What's Going Around: Sleeplessness


Kids in many central Ohio school districts head back to class as soon as next week. It will mean earlier bedtimes to be ready-- and rested-- for a long school day.

The key is not to wait until the night before the first day of school.

Even as kids are enjoying this time before summer vacation ends, start managing bedtime-- have them turn in 15 to 20 minutes earlier now and set an alarm 15 minutes earlier than they're waking up each day now prepare for the school schedule.

“We know it's really important that you get enough sleep because it’s really tied into a lot of things including attention and behavior," Dr. Mike Patrick of Nationwide Children’s Hospital said.
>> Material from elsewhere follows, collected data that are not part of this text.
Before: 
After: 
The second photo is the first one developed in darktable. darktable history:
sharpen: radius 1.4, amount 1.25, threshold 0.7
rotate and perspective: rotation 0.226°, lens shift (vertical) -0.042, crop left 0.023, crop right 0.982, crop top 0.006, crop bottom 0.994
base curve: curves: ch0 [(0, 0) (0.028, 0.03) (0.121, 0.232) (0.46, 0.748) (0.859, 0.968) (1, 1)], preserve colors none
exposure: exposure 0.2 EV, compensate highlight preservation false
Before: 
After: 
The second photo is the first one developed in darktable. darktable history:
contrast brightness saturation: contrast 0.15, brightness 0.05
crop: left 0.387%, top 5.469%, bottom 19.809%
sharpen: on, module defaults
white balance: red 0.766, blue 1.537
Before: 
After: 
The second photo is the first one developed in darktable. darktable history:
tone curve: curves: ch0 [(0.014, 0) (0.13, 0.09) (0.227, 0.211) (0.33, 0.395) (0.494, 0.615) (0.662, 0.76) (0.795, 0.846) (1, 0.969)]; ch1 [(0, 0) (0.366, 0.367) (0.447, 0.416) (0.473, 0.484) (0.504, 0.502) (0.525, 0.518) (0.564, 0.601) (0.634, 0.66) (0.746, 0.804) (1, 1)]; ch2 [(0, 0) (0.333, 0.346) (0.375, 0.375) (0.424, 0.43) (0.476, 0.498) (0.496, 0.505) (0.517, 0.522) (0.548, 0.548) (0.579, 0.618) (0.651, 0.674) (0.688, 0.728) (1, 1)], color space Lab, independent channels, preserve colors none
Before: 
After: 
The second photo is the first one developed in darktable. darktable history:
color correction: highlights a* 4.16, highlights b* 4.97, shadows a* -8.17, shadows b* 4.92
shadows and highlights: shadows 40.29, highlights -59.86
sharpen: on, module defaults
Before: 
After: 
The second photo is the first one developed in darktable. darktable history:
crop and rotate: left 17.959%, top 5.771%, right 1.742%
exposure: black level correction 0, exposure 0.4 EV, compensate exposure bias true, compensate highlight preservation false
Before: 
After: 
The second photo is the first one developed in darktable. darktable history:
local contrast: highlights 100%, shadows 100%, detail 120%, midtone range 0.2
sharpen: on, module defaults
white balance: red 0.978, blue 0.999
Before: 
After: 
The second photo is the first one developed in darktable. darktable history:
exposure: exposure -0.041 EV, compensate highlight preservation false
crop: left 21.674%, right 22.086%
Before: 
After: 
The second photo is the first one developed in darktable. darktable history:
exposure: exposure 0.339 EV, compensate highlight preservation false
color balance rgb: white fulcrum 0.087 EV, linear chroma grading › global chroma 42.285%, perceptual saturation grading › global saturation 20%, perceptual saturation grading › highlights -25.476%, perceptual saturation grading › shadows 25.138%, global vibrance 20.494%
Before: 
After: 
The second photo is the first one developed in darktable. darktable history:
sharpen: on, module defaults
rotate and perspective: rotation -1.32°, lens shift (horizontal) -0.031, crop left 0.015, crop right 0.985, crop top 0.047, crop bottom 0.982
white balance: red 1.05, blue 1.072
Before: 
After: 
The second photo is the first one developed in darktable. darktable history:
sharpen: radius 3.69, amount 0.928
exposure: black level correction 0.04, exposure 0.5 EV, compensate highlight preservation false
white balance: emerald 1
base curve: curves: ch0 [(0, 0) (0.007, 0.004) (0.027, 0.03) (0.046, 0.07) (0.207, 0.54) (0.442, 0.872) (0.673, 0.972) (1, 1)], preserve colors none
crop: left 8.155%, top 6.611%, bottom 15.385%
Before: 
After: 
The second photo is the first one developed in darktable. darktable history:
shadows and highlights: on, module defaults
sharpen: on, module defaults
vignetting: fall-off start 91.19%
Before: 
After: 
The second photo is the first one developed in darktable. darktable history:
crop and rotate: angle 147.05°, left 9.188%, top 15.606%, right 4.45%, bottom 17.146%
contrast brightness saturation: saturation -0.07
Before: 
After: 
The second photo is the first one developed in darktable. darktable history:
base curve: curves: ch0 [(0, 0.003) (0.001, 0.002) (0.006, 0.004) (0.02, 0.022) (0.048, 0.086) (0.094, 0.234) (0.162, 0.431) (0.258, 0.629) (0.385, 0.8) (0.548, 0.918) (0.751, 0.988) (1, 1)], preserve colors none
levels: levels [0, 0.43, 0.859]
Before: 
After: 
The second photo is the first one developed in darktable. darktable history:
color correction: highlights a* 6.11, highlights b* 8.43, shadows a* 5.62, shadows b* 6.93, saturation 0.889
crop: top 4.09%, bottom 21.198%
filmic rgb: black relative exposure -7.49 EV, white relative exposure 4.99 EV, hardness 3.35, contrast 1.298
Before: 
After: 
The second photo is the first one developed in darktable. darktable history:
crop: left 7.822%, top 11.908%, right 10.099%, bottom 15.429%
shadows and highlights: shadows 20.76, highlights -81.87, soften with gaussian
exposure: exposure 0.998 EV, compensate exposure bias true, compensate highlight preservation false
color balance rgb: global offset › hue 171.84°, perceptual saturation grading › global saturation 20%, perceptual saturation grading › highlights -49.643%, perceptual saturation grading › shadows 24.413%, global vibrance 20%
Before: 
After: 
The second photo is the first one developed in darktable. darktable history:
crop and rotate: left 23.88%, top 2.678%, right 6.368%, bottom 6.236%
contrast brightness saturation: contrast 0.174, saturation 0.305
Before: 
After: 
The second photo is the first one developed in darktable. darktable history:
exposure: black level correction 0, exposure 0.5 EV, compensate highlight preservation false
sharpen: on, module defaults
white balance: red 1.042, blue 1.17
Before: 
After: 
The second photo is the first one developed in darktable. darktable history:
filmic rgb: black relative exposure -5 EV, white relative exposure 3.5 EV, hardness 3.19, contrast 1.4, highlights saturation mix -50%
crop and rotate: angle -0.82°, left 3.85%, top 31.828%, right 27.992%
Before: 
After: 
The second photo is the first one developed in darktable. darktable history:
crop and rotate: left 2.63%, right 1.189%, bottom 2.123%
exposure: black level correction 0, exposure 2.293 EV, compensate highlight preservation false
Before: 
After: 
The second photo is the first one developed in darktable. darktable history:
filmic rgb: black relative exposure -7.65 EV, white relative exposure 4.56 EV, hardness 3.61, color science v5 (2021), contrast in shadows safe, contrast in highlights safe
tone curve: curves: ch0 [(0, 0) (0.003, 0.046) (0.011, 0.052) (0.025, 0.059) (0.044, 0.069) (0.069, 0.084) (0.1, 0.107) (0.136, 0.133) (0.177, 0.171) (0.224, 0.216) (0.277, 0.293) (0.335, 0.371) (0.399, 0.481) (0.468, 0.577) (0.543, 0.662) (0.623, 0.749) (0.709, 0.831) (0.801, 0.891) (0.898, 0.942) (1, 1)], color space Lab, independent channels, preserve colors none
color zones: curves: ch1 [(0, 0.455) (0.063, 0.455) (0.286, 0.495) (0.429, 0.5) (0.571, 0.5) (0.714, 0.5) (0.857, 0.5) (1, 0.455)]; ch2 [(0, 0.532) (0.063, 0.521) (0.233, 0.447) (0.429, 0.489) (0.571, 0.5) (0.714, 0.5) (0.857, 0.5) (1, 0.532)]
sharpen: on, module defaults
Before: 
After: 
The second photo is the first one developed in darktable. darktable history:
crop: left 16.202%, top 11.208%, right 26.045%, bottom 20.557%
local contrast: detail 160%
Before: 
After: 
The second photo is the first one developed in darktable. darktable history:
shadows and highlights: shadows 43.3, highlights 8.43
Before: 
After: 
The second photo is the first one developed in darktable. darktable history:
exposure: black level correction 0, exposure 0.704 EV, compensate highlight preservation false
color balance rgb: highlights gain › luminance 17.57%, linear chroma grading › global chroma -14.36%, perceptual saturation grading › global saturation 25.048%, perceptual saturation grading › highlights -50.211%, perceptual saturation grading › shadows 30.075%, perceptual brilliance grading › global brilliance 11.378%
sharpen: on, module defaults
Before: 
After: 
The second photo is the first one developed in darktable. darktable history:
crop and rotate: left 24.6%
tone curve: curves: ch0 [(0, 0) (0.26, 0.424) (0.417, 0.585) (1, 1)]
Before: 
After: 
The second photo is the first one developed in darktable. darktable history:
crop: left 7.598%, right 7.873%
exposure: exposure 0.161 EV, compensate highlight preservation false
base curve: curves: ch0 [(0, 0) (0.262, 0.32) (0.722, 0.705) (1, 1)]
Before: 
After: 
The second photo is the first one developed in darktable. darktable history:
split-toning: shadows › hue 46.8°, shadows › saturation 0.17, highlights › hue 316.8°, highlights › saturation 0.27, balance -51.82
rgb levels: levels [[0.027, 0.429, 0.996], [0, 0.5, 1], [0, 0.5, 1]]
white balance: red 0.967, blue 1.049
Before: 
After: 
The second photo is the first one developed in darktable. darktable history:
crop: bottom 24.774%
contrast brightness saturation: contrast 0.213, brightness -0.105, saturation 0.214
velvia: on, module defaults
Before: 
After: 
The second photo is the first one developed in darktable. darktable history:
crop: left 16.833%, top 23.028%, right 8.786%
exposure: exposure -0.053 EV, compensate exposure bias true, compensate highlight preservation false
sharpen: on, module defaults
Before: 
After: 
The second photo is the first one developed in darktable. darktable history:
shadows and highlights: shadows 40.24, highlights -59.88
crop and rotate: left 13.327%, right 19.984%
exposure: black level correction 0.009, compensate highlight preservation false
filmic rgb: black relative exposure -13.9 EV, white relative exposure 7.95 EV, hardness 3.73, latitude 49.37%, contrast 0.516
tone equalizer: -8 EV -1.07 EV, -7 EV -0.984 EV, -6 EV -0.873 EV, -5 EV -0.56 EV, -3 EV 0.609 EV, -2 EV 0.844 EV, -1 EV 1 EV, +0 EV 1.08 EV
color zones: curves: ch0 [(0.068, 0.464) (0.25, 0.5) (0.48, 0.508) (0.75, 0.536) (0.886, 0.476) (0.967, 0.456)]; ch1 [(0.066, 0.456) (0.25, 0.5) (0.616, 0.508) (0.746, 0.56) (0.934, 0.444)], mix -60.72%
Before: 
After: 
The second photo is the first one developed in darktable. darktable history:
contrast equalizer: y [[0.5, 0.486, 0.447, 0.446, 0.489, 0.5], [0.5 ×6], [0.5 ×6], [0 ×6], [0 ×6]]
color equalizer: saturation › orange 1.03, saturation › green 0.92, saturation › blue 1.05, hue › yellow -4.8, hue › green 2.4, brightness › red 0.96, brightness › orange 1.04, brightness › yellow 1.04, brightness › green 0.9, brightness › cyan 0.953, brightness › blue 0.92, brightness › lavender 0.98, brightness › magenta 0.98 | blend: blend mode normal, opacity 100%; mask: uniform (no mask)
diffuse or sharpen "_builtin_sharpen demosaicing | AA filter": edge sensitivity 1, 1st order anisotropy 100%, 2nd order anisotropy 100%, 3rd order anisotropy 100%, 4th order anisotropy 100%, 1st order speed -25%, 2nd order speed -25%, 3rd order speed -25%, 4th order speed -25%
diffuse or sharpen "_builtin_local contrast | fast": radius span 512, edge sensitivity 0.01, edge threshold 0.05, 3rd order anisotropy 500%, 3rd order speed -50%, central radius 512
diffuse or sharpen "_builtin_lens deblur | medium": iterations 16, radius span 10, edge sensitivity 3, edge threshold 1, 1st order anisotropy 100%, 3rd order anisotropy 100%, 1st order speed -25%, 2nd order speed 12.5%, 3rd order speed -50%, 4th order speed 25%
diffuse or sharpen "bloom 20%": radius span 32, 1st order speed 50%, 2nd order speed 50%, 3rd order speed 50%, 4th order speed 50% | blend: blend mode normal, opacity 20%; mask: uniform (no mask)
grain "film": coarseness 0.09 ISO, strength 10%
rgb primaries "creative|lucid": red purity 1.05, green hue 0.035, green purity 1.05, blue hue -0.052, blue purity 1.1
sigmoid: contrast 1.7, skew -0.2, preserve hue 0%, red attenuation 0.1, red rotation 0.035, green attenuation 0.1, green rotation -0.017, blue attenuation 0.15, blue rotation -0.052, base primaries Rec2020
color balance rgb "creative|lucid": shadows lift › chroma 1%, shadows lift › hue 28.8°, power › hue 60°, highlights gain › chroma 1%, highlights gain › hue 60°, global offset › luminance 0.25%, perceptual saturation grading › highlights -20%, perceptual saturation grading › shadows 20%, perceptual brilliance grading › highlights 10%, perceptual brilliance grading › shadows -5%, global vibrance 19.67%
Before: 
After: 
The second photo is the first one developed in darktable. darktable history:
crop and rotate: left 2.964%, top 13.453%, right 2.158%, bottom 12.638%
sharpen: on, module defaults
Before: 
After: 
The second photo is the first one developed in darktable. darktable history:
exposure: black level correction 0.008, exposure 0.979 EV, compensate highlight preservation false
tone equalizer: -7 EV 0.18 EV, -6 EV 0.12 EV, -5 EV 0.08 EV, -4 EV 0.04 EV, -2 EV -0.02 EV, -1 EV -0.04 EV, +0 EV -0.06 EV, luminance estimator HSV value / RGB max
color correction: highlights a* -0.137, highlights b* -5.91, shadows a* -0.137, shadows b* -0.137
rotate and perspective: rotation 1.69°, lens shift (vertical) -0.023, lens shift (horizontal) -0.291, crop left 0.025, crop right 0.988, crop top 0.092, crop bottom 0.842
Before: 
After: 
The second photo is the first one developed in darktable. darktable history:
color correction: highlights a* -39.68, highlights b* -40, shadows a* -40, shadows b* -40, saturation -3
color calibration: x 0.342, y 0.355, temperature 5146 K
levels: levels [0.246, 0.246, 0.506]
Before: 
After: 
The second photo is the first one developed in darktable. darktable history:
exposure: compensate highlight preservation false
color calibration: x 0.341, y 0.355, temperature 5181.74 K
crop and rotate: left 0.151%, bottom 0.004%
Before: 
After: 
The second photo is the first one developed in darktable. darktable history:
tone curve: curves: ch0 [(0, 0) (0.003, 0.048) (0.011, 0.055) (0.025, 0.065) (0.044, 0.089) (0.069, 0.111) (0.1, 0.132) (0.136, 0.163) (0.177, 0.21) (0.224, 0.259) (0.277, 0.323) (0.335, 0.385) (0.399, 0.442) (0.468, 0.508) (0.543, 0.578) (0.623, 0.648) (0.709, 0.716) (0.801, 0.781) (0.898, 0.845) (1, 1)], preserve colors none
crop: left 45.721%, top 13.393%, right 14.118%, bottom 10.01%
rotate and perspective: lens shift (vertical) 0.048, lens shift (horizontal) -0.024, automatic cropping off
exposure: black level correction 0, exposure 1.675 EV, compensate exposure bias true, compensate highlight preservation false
Here are three strategies to help: reinstate or develop a routine for bed, cut out late afternoon caffeine and start dimming the lights since lower levels of light in the hours before bed time make it easier to sleep.

Dr. Mike said that while adults, on average, need about seven to eight hours of sleep, children need more along the lines of nine to 10 hours of sleep.

In middle school, the emergency medicine expert said the amount of sleep dips but when children enter puberty and have growth spurts they need more as the enter high school.

Ideally, the doctor said kids need at least eight hours of sleep so the brain can process the experiences of the day, put what's in short term memory into longer term memory, and to rejuvenate the brain so it is ready for the next day.